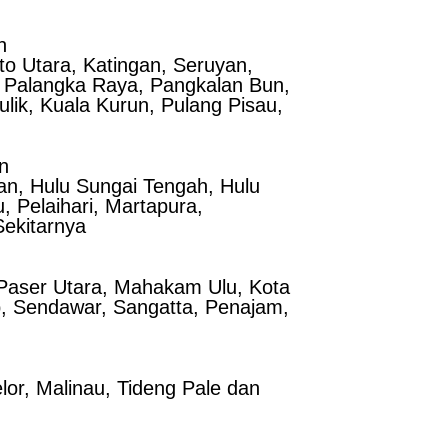
h
ito Utara, Katingan, Seruyan,
 Palangka Raya, Pangkalan Bun,
ik, Kuala Kurun, Pulang Pisau,
n
tan, Hulu Sungai Tengah, Hulu
 Pelaihari, Martapura,
Sekitarnya
m Paser Utara, Mahakam Ulu, Kota
b, Sendawar, Sangatta, Penajam,
lor, Malinau, Tideng Pale dan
-------------------------
» **Exercise goal**
Among the entries, how many lines include the word "Utara"? Give only the number.

» **Task solution**
2